Díaz served Juan II and, later, Enrique IV for nearly half a century, during which time he addressed and resolved royal matters relating to the administration of justice, documentary and notarial issues, and even the personal lives of the kings. At times, Díaz was also dispatched in the King's stead in order to settle diplomatic disputes; for example, there are numerous cases of him being sent to convince local alcaldes to surrender their castles to the Crown when the King demanded control of their holdings.

=== Instrucción del Relator ===
In 1449, Old Christians in Toledo rebelled, upset by the perceived insidious intrusion of Judaizers in Spain's religious institutions and government. That year, they enacted a municipal statute banning conversos (recent Jewish converts to Christianity) from holding office of any kind in the city due to their "heresies and other offences, insults, seditions and crimes committed and perpetrated". Given his importance and stature, Díaz was an especial target of Toledo's Old Christians, who accused him of heresy.

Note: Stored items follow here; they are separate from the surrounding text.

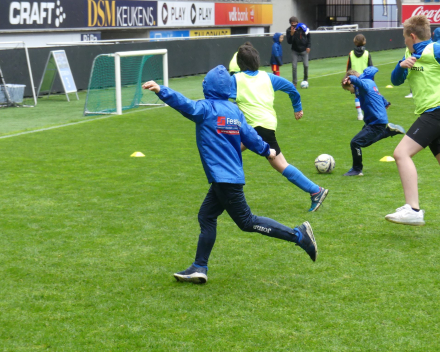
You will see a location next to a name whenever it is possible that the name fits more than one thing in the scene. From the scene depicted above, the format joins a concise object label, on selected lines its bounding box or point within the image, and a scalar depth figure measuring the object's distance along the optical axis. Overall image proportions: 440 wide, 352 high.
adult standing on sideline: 22.38
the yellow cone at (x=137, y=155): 11.17
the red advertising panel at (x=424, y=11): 48.22
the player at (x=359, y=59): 15.63
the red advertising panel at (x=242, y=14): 39.59
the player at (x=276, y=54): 22.81
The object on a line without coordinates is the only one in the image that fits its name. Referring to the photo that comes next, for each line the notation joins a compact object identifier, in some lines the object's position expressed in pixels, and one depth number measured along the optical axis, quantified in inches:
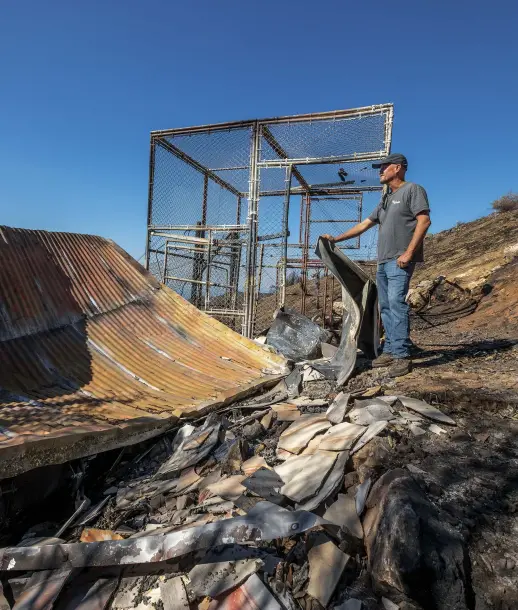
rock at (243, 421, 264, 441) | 122.9
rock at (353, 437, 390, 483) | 85.1
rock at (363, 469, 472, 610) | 59.5
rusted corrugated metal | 116.1
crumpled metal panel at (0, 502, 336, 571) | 68.5
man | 152.1
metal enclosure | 235.6
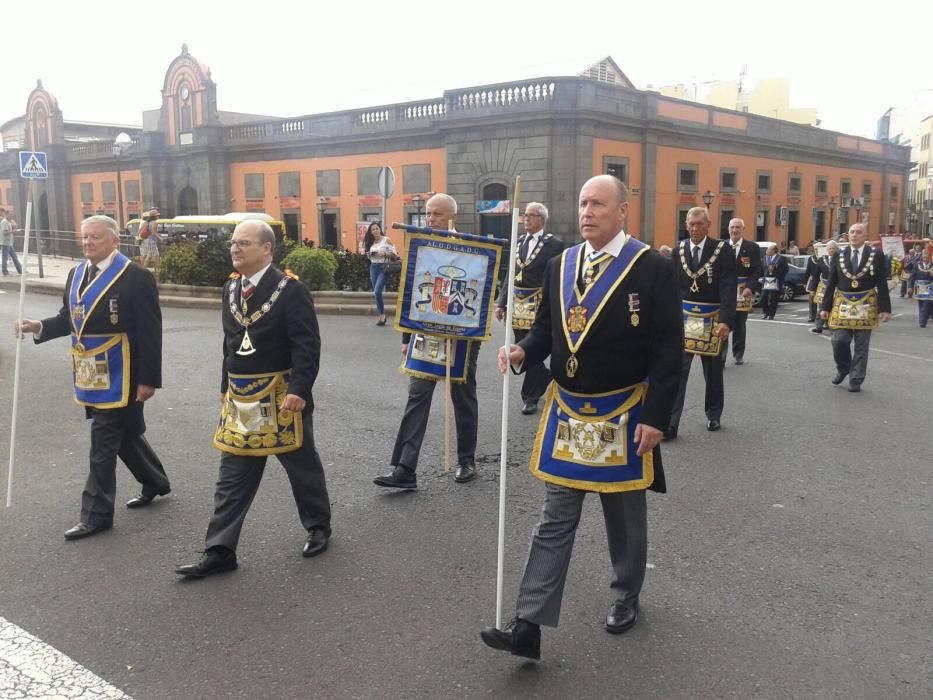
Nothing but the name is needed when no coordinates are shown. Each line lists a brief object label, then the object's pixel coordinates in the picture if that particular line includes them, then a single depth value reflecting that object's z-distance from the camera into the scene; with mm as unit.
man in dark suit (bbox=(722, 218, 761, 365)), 10242
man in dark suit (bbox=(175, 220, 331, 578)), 4383
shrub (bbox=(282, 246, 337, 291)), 17266
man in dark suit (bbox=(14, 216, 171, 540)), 5012
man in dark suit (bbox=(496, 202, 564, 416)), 7789
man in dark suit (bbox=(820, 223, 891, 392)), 9500
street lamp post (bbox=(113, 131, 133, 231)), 35709
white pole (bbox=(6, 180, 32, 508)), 5293
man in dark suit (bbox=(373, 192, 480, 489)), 5727
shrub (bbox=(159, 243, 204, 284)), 18719
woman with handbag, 15328
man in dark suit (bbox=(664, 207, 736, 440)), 7391
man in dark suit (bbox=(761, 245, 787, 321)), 18703
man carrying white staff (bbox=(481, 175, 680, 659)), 3512
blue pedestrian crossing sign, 16203
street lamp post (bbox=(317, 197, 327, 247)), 37219
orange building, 29422
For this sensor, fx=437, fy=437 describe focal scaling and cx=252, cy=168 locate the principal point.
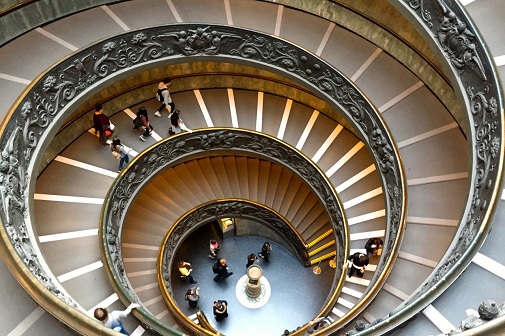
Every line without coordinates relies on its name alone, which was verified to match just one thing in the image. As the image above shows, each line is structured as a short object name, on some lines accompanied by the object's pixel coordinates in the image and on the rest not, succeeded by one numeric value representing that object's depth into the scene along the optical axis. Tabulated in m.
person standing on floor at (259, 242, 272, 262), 15.10
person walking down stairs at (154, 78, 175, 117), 11.81
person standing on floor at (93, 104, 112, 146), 10.60
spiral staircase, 7.77
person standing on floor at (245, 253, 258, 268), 14.58
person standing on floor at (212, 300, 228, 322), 13.27
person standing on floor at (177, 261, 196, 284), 13.82
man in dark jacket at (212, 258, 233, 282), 14.09
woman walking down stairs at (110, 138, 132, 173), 10.77
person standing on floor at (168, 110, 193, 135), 11.70
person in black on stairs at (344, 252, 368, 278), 9.90
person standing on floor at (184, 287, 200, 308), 13.34
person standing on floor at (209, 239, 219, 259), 15.05
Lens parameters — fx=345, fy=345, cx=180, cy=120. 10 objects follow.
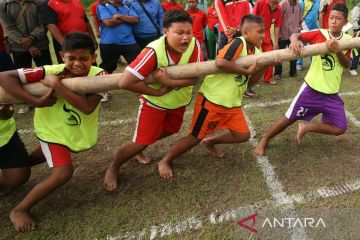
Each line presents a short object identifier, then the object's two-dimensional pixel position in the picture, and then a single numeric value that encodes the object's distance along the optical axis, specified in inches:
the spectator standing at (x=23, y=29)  199.3
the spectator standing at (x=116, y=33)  209.4
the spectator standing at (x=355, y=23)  261.7
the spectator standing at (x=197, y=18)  253.6
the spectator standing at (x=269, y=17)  233.9
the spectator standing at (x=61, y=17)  193.3
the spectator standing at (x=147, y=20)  219.4
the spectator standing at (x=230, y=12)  220.4
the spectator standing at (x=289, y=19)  254.2
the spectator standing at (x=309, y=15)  280.2
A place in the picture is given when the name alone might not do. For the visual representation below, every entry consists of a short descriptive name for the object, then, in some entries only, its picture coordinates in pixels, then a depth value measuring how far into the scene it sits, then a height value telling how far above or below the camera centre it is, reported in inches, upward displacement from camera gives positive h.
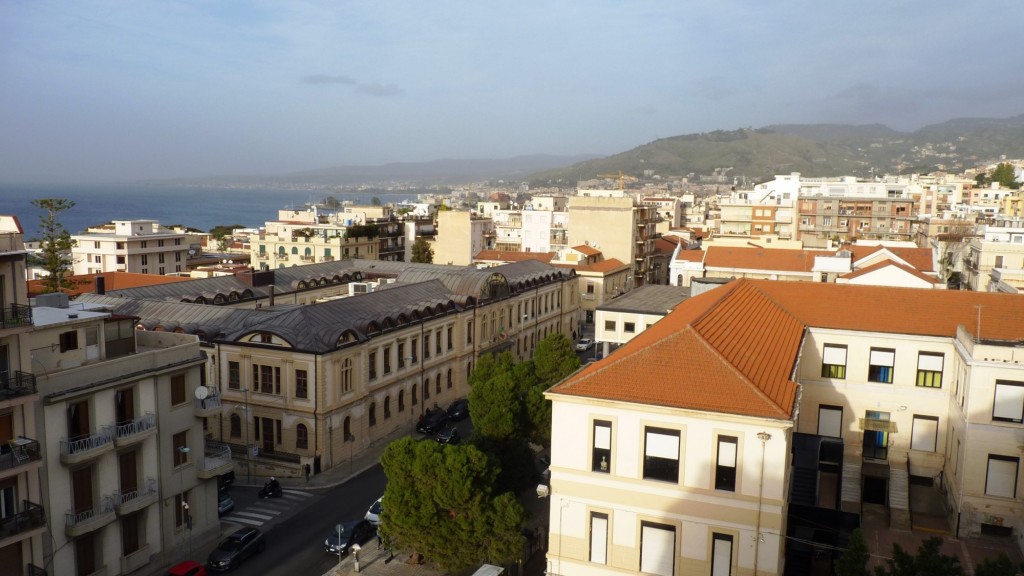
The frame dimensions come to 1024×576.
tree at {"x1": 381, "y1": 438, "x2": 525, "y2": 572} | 1021.2 -415.2
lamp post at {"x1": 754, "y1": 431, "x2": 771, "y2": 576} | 813.2 -301.7
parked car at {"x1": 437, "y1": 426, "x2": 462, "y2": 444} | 1729.8 -539.0
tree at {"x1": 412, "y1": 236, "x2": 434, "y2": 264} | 4173.2 -294.0
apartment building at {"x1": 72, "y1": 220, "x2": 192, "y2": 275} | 3666.3 -271.2
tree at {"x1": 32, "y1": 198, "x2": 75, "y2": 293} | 2477.1 -186.6
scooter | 1470.2 -564.9
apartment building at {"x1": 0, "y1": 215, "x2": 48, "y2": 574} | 921.5 -301.1
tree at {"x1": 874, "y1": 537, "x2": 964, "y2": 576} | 707.3 -329.7
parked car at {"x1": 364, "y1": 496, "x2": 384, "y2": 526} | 1285.7 -531.1
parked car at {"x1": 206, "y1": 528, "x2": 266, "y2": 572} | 1158.2 -542.2
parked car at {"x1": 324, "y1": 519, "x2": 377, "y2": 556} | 1206.9 -538.5
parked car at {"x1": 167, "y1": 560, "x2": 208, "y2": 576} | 1082.7 -527.3
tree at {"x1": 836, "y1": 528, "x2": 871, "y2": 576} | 738.2 -338.4
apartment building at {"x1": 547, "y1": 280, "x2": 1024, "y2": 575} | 840.3 -292.0
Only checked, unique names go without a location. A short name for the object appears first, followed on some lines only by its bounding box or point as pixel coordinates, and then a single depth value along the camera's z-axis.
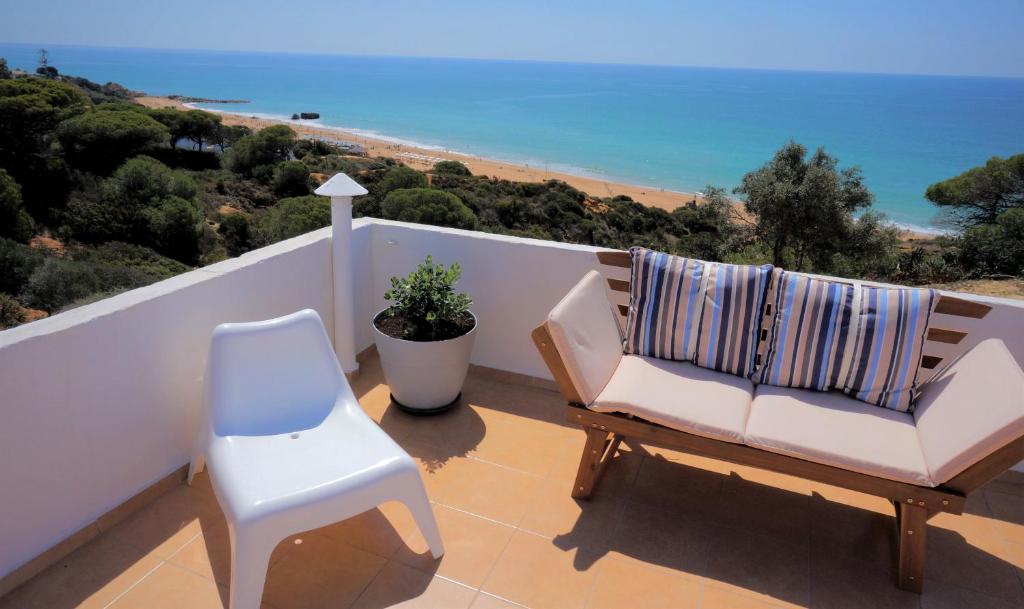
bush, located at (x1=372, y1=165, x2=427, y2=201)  15.84
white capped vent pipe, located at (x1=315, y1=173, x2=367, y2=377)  3.07
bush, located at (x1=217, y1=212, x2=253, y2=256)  15.23
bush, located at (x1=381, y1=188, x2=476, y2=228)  12.22
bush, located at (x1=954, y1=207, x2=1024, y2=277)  11.88
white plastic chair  1.79
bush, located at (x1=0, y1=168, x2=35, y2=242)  13.55
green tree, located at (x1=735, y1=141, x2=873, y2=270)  10.51
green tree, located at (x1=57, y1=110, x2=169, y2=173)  17.94
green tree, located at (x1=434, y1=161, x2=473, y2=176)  23.53
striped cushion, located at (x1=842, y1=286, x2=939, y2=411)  2.33
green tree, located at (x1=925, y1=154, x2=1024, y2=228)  15.85
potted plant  2.97
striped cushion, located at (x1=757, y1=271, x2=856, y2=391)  2.41
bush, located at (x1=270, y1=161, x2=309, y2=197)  20.33
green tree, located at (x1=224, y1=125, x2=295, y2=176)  22.47
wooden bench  1.92
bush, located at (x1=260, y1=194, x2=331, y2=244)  12.85
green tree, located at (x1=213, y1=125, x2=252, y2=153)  24.31
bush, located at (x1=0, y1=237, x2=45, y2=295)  10.41
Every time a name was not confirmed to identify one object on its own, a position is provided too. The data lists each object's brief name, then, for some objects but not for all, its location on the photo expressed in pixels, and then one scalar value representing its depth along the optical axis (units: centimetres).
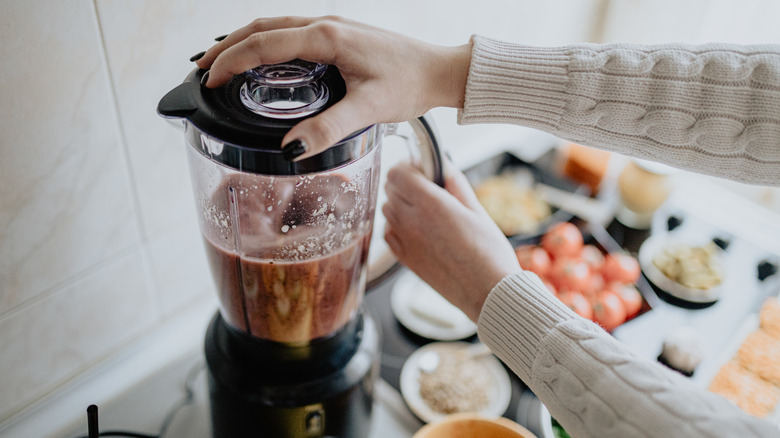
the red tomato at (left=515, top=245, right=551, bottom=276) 106
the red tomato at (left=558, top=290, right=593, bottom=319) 99
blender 48
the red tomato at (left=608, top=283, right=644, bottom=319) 101
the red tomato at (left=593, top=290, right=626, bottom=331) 99
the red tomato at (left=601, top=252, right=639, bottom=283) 105
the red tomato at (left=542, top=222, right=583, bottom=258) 107
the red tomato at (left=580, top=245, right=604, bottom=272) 108
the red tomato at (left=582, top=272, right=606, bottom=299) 105
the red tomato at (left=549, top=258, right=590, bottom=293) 104
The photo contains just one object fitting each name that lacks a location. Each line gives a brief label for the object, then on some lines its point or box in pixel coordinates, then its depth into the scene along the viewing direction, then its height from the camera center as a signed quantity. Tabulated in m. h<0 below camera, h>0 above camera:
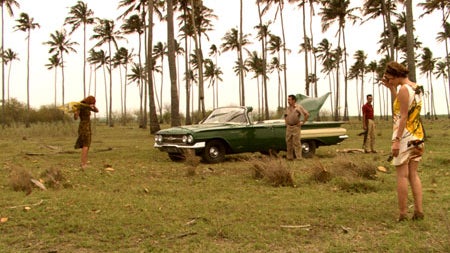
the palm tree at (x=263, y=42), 31.80 +8.00
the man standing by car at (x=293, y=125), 10.52 +0.08
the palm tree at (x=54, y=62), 56.25 +9.71
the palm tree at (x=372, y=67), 65.44 +9.31
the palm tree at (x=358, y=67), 64.93 +9.52
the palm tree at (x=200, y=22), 28.27 +9.25
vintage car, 10.16 -0.17
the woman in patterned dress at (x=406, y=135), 4.50 -0.10
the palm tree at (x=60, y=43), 52.28 +11.27
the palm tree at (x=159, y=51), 53.74 +10.35
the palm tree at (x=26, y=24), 46.62 +12.33
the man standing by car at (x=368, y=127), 12.42 -0.01
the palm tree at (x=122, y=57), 57.78 +10.39
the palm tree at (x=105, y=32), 46.69 +11.22
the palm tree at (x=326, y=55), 59.03 +10.35
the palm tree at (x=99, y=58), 58.34 +10.36
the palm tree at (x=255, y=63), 59.34 +9.33
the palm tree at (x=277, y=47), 52.78 +10.44
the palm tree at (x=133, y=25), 38.79 +10.10
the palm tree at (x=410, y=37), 15.99 +3.35
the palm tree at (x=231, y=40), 47.12 +10.06
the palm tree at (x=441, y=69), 66.00 +8.79
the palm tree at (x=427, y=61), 58.34 +8.87
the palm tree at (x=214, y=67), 59.28 +9.95
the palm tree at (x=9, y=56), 56.84 +10.66
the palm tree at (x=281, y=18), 31.32 +9.08
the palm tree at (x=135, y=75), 61.12 +8.26
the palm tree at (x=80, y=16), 44.28 +12.49
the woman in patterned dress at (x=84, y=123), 9.12 +0.22
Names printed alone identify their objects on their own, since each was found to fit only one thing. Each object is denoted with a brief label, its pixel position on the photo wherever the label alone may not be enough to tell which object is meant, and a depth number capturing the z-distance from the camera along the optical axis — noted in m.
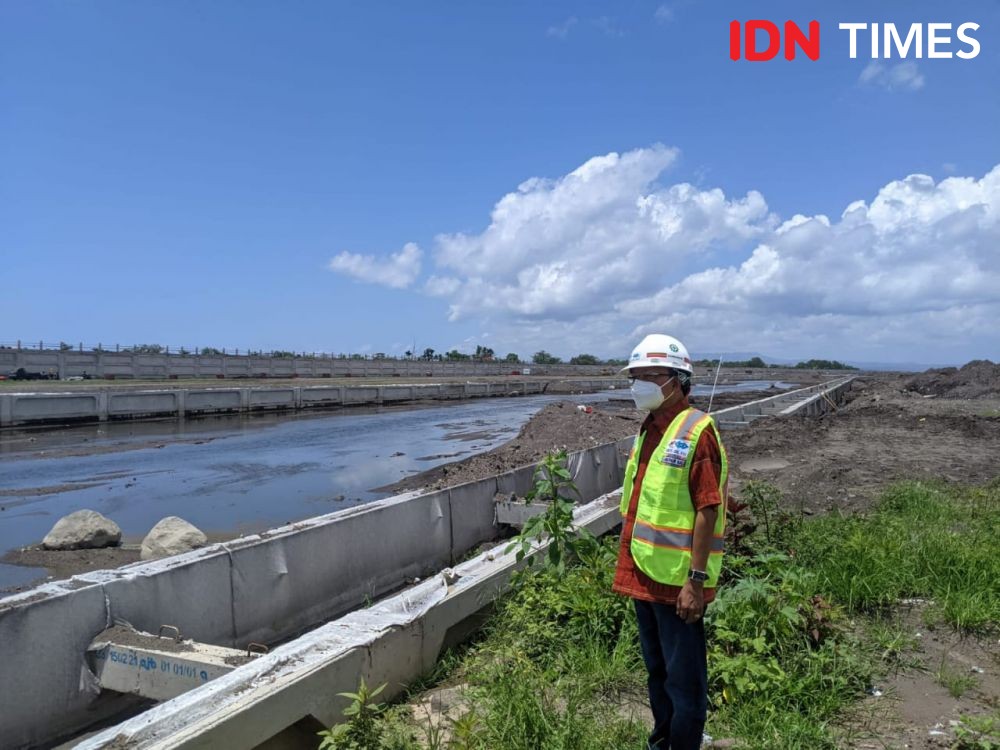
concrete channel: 3.35
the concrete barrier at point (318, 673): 3.09
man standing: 2.96
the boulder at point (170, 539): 7.58
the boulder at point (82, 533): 8.66
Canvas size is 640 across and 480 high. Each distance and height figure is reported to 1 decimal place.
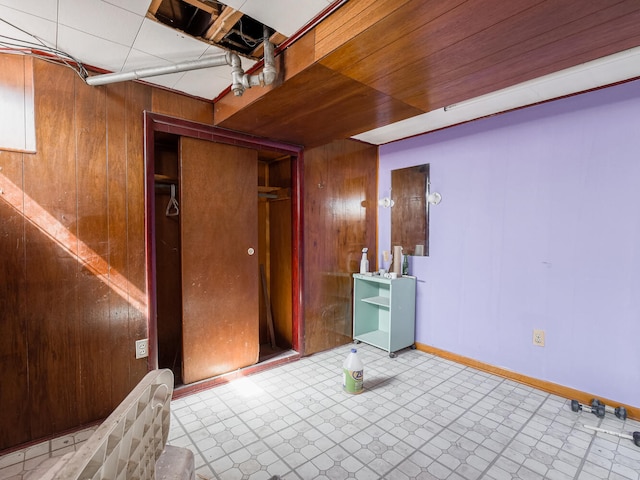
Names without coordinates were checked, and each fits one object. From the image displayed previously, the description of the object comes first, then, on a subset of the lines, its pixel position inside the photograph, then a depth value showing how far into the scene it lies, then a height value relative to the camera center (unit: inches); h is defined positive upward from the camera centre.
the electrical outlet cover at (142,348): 80.0 -31.2
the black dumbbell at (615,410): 75.7 -45.1
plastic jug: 87.3 -41.4
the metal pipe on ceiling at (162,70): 63.4 +34.2
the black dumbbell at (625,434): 67.0 -46.5
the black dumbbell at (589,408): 76.6 -45.6
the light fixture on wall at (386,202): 132.8 +12.0
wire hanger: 100.7 +7.7
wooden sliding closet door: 88.9 -8.7
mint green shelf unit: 114.7 -33.5
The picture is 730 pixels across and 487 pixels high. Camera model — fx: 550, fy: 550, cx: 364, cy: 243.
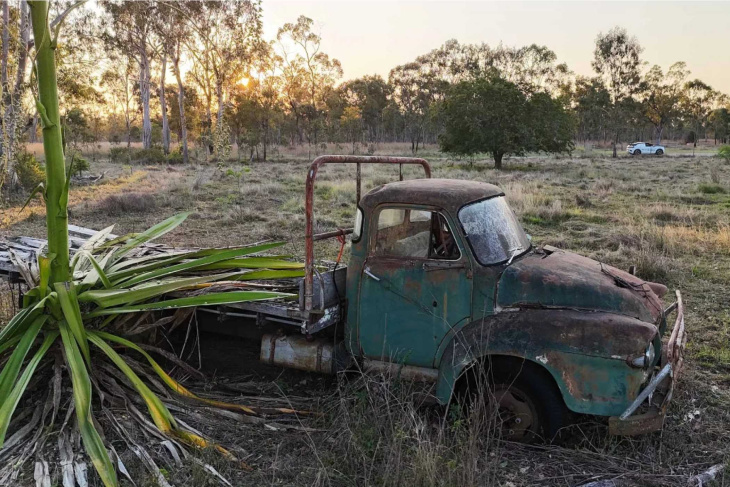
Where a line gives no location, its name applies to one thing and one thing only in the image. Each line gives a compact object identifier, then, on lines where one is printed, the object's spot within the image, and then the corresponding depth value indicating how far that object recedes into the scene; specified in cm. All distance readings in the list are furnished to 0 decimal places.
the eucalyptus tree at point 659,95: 5306
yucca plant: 363
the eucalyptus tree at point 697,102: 6400
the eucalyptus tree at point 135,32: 3891
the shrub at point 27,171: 1905
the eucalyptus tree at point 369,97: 6406
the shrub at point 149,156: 3866
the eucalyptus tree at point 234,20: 3488
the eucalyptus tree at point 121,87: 4697
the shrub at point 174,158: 3875
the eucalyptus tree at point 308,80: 5391
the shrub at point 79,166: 2219
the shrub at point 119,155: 3981
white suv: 4878
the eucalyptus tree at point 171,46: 3797
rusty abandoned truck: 361
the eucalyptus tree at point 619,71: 4916
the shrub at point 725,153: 3374
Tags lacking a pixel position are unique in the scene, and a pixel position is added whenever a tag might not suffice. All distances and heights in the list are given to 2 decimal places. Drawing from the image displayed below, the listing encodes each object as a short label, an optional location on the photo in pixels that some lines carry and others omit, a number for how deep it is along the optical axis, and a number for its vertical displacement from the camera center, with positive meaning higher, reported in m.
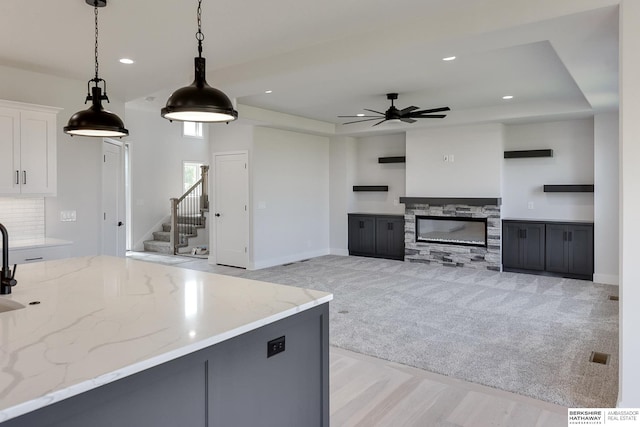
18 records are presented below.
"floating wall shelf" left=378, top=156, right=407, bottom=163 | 8.84 +0.99
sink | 2.09 -0.47
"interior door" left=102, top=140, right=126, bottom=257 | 5.60 +0.15
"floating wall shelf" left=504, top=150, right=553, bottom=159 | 7.28 +0.91
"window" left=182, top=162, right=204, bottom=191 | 11.34 +0.91
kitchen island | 1.26 -0.48
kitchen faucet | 2.24 -0.36
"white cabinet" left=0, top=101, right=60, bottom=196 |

In response to the campaign against conversos, Díaz penned a dossier directed to the Bishop of Cuenca, Lope de Barrientos, at some point between 15 October and 17 November 1449. Díaz's intent with the dossier, entitled the Instrucción del Relator para el obispo de Cuenca a favor de la nación hebrea (Instruction from the Relator for the Bishop of Cuenca in Favor of the Hebrew Nation), was to garner support for conversos from Barrientos and Enrique IV, who at that time was crown prince; it also circulated more widely among the public. In the Instrucción, Díaz defended converts by highlighting the fact that Christianity developed from Judaism and that the Jews were God's original chosen people. He also argued that all Christians were equals after their initiation through baptism and noted that a majority of Spain's nobility had some Jewish ancestry. By the end of that November, Enrique entered Toledo to quell the rebellion and execute its principal actors. The Instrucción has been the subject of scholarly attention in the modern era.

== Death and will ==
Díaz died on 2 May 1457 in Burgos. He had made out his will two years prior after falling seriously ill in Almazán. His will, dated 16 February 1455, dictated that he be buried with his mother the Church of Santa María la Mayor's chapel located in Alcalá de Henares, his birth city. He himself had ordered the construction of the chapel, which in modern times has been reconstructed and is now called the Chapel of the Oidor. He bequeathed the majority of his property and assets to his son Luis.